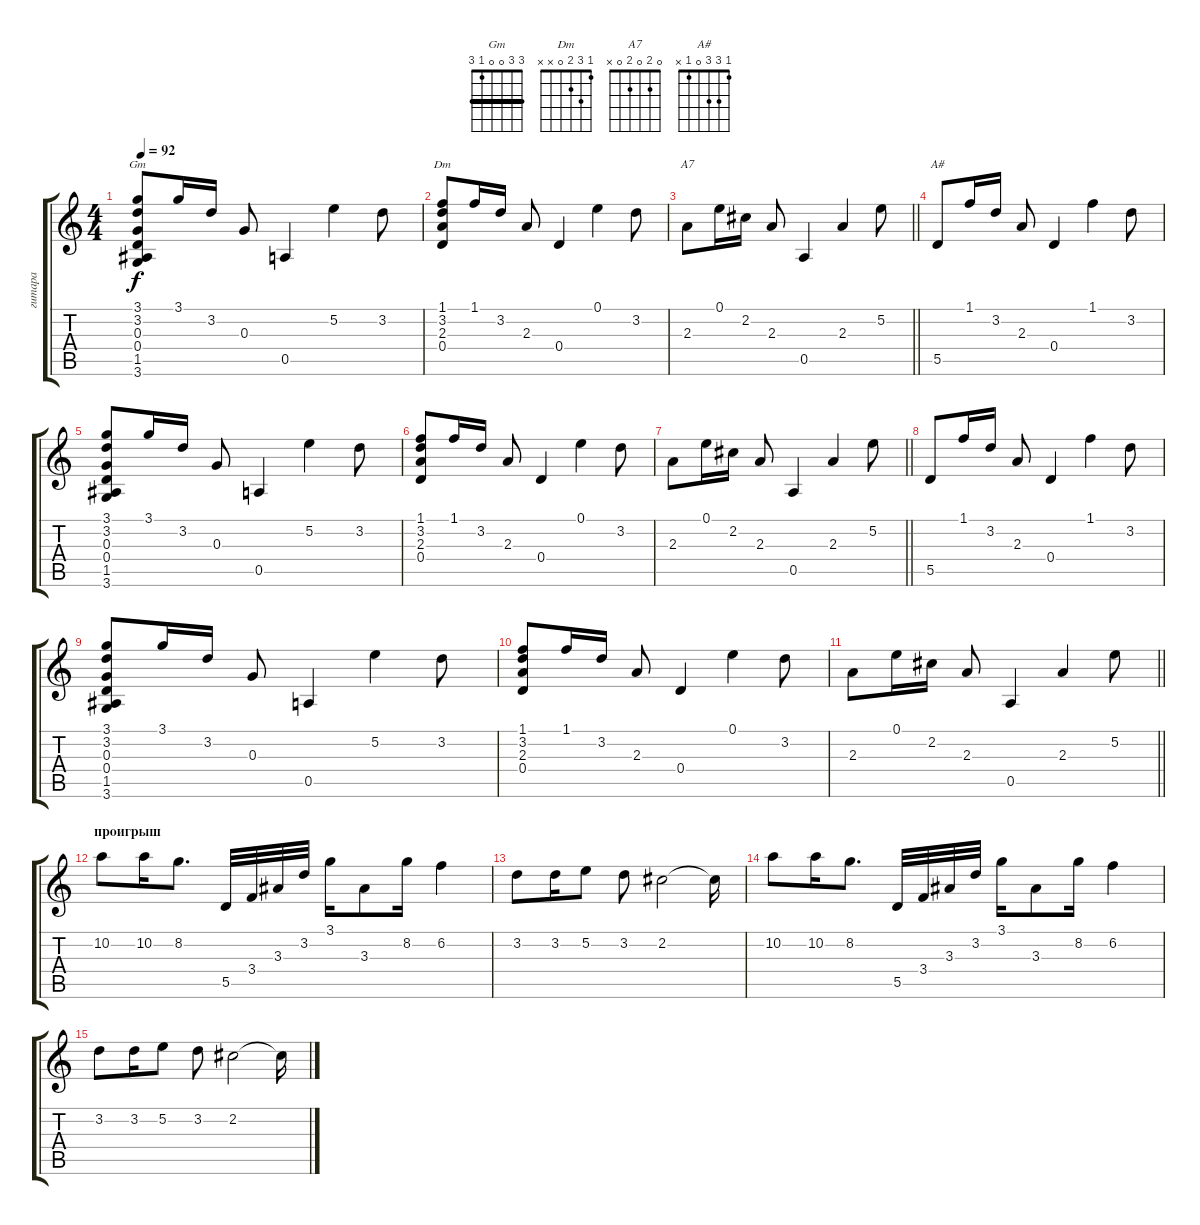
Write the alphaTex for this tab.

\track ("гитара" "гитара") {instrument electricguitarclean}
\staff {score tabs}
\tuning (E4 B3 G3 D3 A2 E2) {hide}
\chord ("Gm" 3 3 0 0 1 3) {barre 3}
\chord ("Dm" 1 3 2 0 x x)
\chord ("A7" 0 2 0 2 0 x)
\chord ("A#" 1 3 3 0 1 x)
\ts (4 4)
\tempo 92
\clef g2
\ks c
(3.1 3.2 0.3 0.4 1.5 3.6).8{ch "Gm" dy f} 3.1.16 3.2.16 0.3.8 0.5.4 5.2.4 3.2.8 |
(1.1 3.2 2.3 0.4).8{ch "Dm"} 1.1.16 3.2.16 2.3.8 0.4.4 0.1.4 3.2.8 |
\barLineRight lightlight
2.3.8{ch "A7"} 0.1.16 2.2.16 2.3.8 0.5.4 2.3.4 5.2.8 |
5.5.8{ch "A#"} 1.1.16 3.2.16 2.3.8 0.4.4 1.1.4 3.2.8 |
(3.1 3.2 0.3 0.4 1.5 3.6).8 3.1.16 3.2.16 0.3.8 0.5.4 5.2.4 3.2.8 |
(1.1 3.2 2.3 0.4).8 1.1.16 3.2.16 2.3.8 0.4.4 0.1.4 3.2.8 |
\barLineRight lightlight
2.3.8 0.1.16 2.2.16 2.3.8 0.5.4 2.3.4 5.2.8 |
5.5.8 1.1.16 3.2.16 2.3.8 0.4.4 1.1.4 3.2.8 |
(3.1 3.2 0.3 0.4 1.5 3.6).8 3.1.16 3.2.16 0.3.8 0.5.4 5.2.4 3.2.8 |
(1.1 3.2 2.3 0.4).8 1.1.16 3.2.16 2.3.8 0.4.4 0.1.4 3.2.8 |
\barLineRight lightlight
2.3.8 0.1.16 2.2.16 2.3.8 0.5.4 2.3.4 5.2.8 |
\section ("" "проигрыш")
10.2.8 10.2.16 8.2.8{d} 5.5.32 3.4.32 3.3.32 3.2.32 3.1.16 3.3.8 8.2.16 6.2.4 |
3.2.8 3.2.16 5.2.8 3.2.8 2.2.2 2.2{t}.16 |
10.2.8 10.2.16 8.2.8{d} 5.5.32 3.4.32 3.3.32 3.2.32 3.1.16 3.3.8 8.2.16 6.2.4 |
3.2.8 3.2.16 5.2.8 3.2.8 2.2.2 2.2{t}.16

▶ [EXERCISE OBJECTIVE]:
Reproduce the records above with "acousticguitarnylon" substituted for "electricguitarclean" and nothing else changed. Leave the pictures out.

▶ [FINAL RESULT]:
Write the alphaTex for this tab.

\track ("гитара" "гитара") {instrument acousticguitarnylon}
\staff {score tabs}
\tuning (E4 B3 G3 D3 A2 E2) {hide}
\chord ("Gm" 3 3 0 0 1 3) {barre 3}
\chord ("Dm" 1 3 2 0 x x)
\chord ("A7" 0 2 0 2 0 x)
\chord ("A#" 1 3 3 0 1 x)
\ts (4 4)
\tempo 92
\clef g2
\ks c
(3.1 3.2 0.3 0.4 1.5 3.6).8{ch "Gm" dy f} 3.1.16 3.2.16 0.3.8 0.5.4 5.2.4 3.2.8 |
(1.1 3.2 2.3 0.4).8{ch "Dm"} 1.1.16 3.2.16 2.3.8 0.4.4 0.1.4 3.2.8 |
\barLineRight lightlight
2.3.8{ch "A7"} 0.1.16 2.2.16 2.3.8 0.5.4 2.3.4 5.2.8 |
5.5.8{ch "A#"} 1.1.16 3.2.16 2.3.8 0.4.4 1.1.4 3.2.8 |
(3.1 3.2 0.3 0.4 1.5 3.6).8 3.1.16 3.2.16 0.3.8 0.5.4 5.2.4 3.2.8 |
(1.1 3.2 2.3 0.4).8 1.1.16 3.2.16 2.3.8 0.4.4 0.1.4 3.2.8 |
\barLineRight lightlight
2.3.8 0.1.16 2.2.16 2.3.8 0.5.4 2.3.4 5.2.8 |
5.5.8 1.1.16 3.2.16 2.3.8 0.4.4 1.1.4 3.2.8 |
(3.1 3.2 0.3 0.4 1.5 3.6).8 3.1.16 3.2.16 0.3.8 0.5.4 5.2.4 3.2.8 |
(1.1 3.2 2.3 0.4).8 1.1.16 3.2.16 2.3.8 0.4.4 0.1.4 3.2.8 |
\barLineRight lightlight
2.3.8 0.1.16 2.2.16 2.3.8 0.5.4 2.3.4 5.2.8 |
\section ("" "проигрыш")
10.2.8 10.2.16 8.2.8{d} 5.5.32 3.4.32 3.3.32 3.2.32 3.1.16 3.3.8 8.2.16 6.2.4 |
3.2.8 3.2.16 5.2.8 3.2.8 2.2.2 2.2{t}.16 |
10.2.8 10.2.16 8.2.8{d} 5.5.32 3.4.32 3.3.32 3.2.32 3.1.16 3.3.8 8.2.16 6.2.4 |
3.2.8 3.2.16 5.2.8 3.2.8 2.2.2 2.2{t}.16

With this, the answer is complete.